I don't resent my father because he wasn't around for nearly a decade. Honestly, I don't. Some people may not understand or agree, and that's okay. Whatever the opinion, I've never felt more at peace in my whole life.
I learned an enormous amount about life and about myself in the years spent estranged from my father, by default - not choice. An adolescent-turned-young adult-turned-actual adult, thousands of miles away from who and what I once called home, I was alone, in Los Angeles. So very alone at times. Excruciatingly, even. As hard as it was, I wouldn't trade the experience and knowledge gained for anything in the world.
I struggled. Boy, did I struggle. More often than not, I longed for someone to lend a helping hand when I felt pretty low. Or two helping hands - strong ones - to pick me up off the floor when I thought I couldn't get up myself. I despised it at the time, but I learned to pick myself up. I learned, more importantly, that I could pick myself up.
I was strong enough.
With each year that passed, I got even stronger, more resilient, and ultimately, I became what I considered triumphant. I gained a greater sense of self being forcibly independent, even if I didn't realize it at that point. I learned that placing expectations on someone else to do something for you will inevitably lead to a letdown. And consequently, resentment. This took years of patience, experience, and acceptance to fully grasp, and didn't come without successive disappointment.

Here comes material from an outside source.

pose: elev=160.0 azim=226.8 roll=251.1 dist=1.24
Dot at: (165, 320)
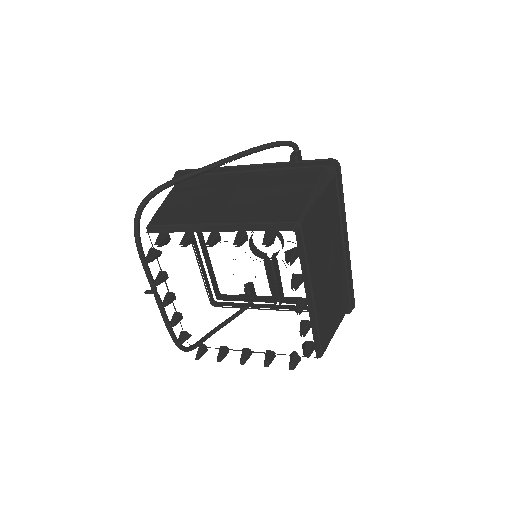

The disappointment came at a time when I was fiercely loyal to my friends - to a fault, which I can acknowledge now. It was likely a subconscious thing, that I somehow wanted to prove to myself that I wasn't going to be like my father and leave anyone high and dry, in any capacity.
I was going to be better.
What I didn't recognize, however, was that I was forming expectations for what people should do for me in return; I was confusing the idea of being loved with heightened expectations for reciprocity. I was unknowingly setting myself up for most of the disappointment I had felt.
I experienced great loss during these years, as well. And then greater loss. And even greater loss than that. I wallowed, I self-pitied, I searched for answers. I kicked and screamed and cried when I didn't find any. I desperately sought some sort of understanding of my life, why I was given one that coexisted with so much pain, yet answers seemed so unattainable.
My accomplishments had become fueled by the resentment I let fester. And bucketloads of anger. Whatever the achievement and whatever the size, I was constantly finding myself unhappy and further away from the internal peace and serenity that I was truly in need of.
It was as simple as that.
I have no idea what triggered it, and to be completely honest, I've been too scared to ever question it. All I know is that I woke up one day and it was decided that my cup was half full, not half empty. It was decided that I was grateful to even have a fucking cup.
This lead me to the notion that an empty cup could be even better than one half full. An empty cup has the potential to be filled, and with whatever you choose to fill it with. The potential there is kind of beautiful, isn't it? And I'll tell ya, resentment ain't goin' in my cup anymore. That stuff pours out way too fast, and it'll fill my cup way too quickly. I need to make room for the good stuff.
As much room as I can for the good stuff.